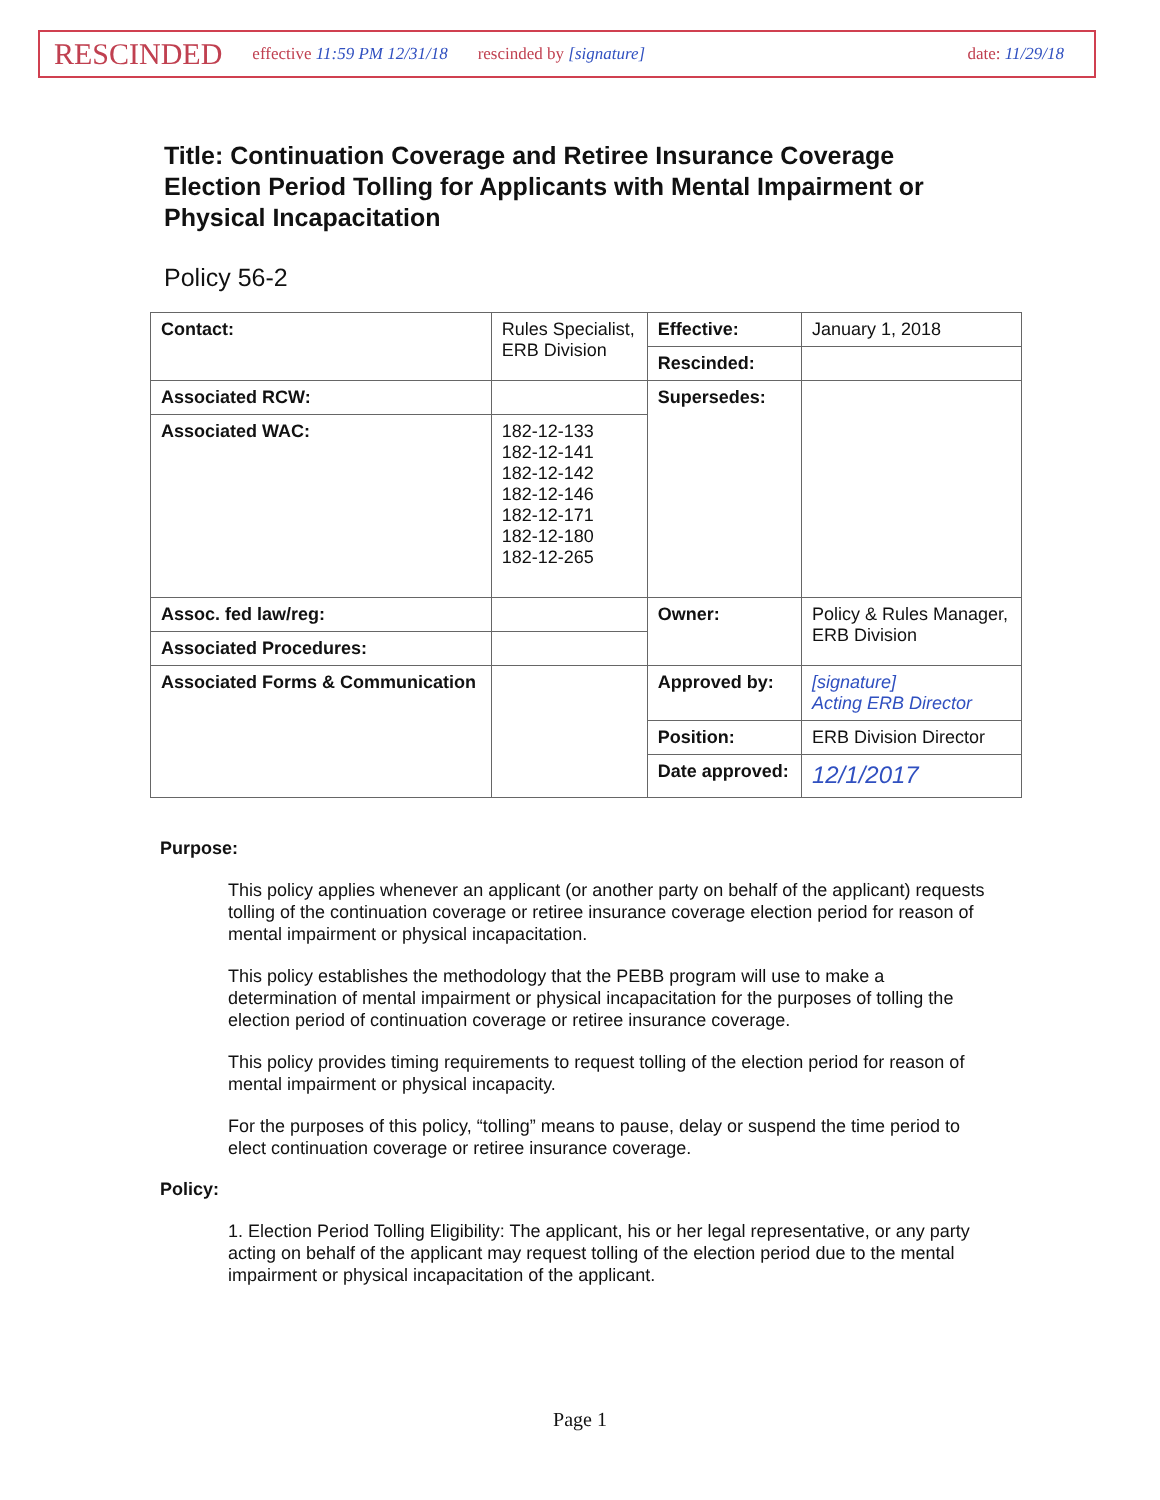RESCINDED effective 11:59 PM 12/31/18 rescinded by [signature] date: 11/29/18
Title: Continuation Coverage and Retiree Insurance Coverage Election Period Tolling for Applicants with Mental Impairment or Physical Incapacitation
Policy 56-2
| Contact: | Rules Specialist, ERB Division | Effective: | January 1, 2018 |
| | | Rescinded: | |
| Associated RCW: | | Supersedes: | |
| Associated WAC: | 182-12-133 182-12-141 182-12-142 182-12-146 182-12-171 182-12-180 182-12-265 | | |
| Assoc. fed law/reg: | | Owner: | Policy & Rules Manager, ERB Division |
| Associated Procedures: | | | |
| Associated Forms & Communication | | Approved by: | [signature] Acting ERB Director |
| | | Position: | ERB Division Director |
| | | Date approved: | 12/1/2017 |
Purpose:
This policy applies whenever an applicant (or another party on behalf of the applicant) requests tolling of the continuation coverage or retiree insurance coverage election period for reason of mental impairment or physical incapacitation.
This policy establishes the methodology that the PEBB program will use to make a determination of mental impairment or physical incapacitation for the purposes of tolling the election period of continuation coverage or retiree insurance coverage.
This policy provides timing requirements to request tolling of the election period for reason of mental impairment or physical incapacity.
For the purposes of this policy, “tolling” means to pause, delay or suspend the time period to elect continuation coverage or retiree insurance coverage.
Policy:
1. Election Period Tolling Eligibility: The applicant, his or her legal representative, or any party acting on behalf of the applicant may request tolling of the election period due to the mental impairment or physical incapacitation of the applicant.
Page 1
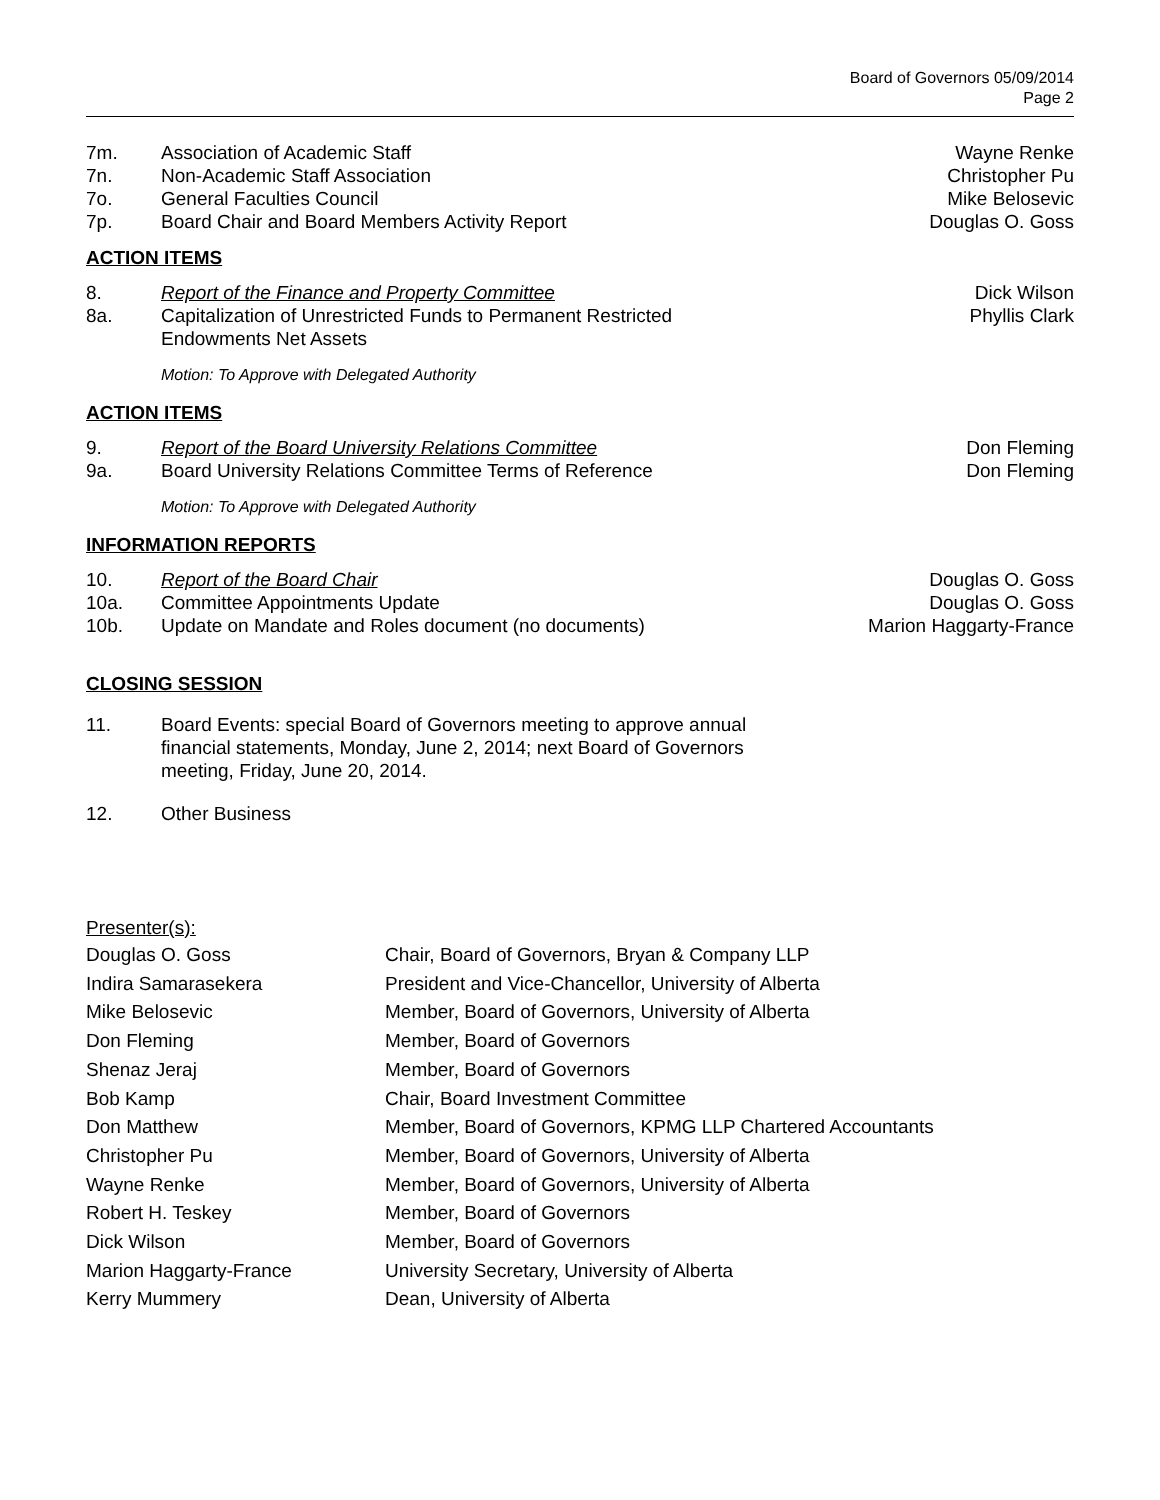Board of Governors 05/09/2014
Page 2
7m. Association of Academic Staff Wayne Renke
7n. Non-Academic Staff Association Christopher Pu
7o. General Faculties Council Mike Belosevic
7p. Board Chair and Board Members Activity Report Douglas O. Goss
ACTION ITEMS
8. Report of the Finance and Property Committee Dick Wilson
8a. Capitalization of Unrestricted Funds to Permanent Restricted
Endowments Net Assets Phyllis Clark
Motion: To Approve with Delegated Authority
ACTION ITEMS
9. Report of the Board University Relations Committee Don Fleming
9a. Board University Relations Committee Terms of Reference Don Fleming
Motion: To Approve with Delegated Authority
INFORMATION REPORTS
10. Report of the Board Chair Douglas O. Goss
10a. Committee Appointments Update Douglas O. Goss
10b. Update on Mandate and Roles document (no documents) Marion Haggarty-France
CLOSING SESSION
11. Board Events: special Board of Governors meeting to approve annual financial statements, Monday, June 2, 2014; next Board of Governors meeting, Friday, June 20, 2014.
12. Other Business
Presenter(s):
Douglas O. Goss Chair, Board of Governors, Bryan & Company LLP
Indira Samarasekera President and Vice-Chancellor, University of Alberta
Mike Belosevic Member, Board of Governors, University of Alberta
Don Fleming Member, Board of Governors
Shenaz Jeraj Member, Board of Governors
Bob Kamp Chair, Board Investment Committee
Don Matthew Member, Board of Governors, KPMG LLP Chartered Accountants
Christopher Pu Member, Board of Governors, University of Alberta
Wayne Renke Member, Board of Governors, University of Alberta
Robert H. Teskey Member, Board of Governors
Dick Wilson Member, Board of Governors
Marion Haggarty-France University Secretary, University of Alberta
Kerry Mummery Dean, University of Alberta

=====

**TASK TO COMPLETE**: Start printing at the line with "INFORMATION REPORTS" and stop after the final line of the listing above, keeping every line exact.

**RESPONSE AREA**:
INFORMATION REPORTS
10. Report of the Board Chair Douglas O. Goss
10a. Committee Appointments Update Douglas O. Goss
10b. Update on Mandate and Roles document (no documents) Marion Haggarty-France
CLOSING SESSION
11. Board Events: special Board of Governors meeting to approve annual financial statements, Monday, June 2, 2014; next Board of Governors meeting, Friday, June 20, 2014.
12. Other Business
Presenter(s):
Douglas O. Goss Chair, Board of Governors, Bryan & Company LLP
Indira Samarasekera President and Vice-Chancellor, University of Alberta
Mike Belosevic Member, Board of Governors, University of Alberta
Don Fleming Member, Board of Governors
Shenaz Jeraj Member, Board of Governors
Bob Kamp Chair, Board Investment Committee
Don Matthew Member, Board of Governors, KPMG LLP Chartered Accountants
Christopher Pu Member, Board of Governors, University of Alberta
Wayne Renke Member, Board of Governors, University of Alberta
Robert H. Teskey Member, Board of Governors
Dick Wilson Member, Board of Governors
Marion Haggarty-France University Secretary, University of Alberta
Kerry Mummery Dean, University of Alberta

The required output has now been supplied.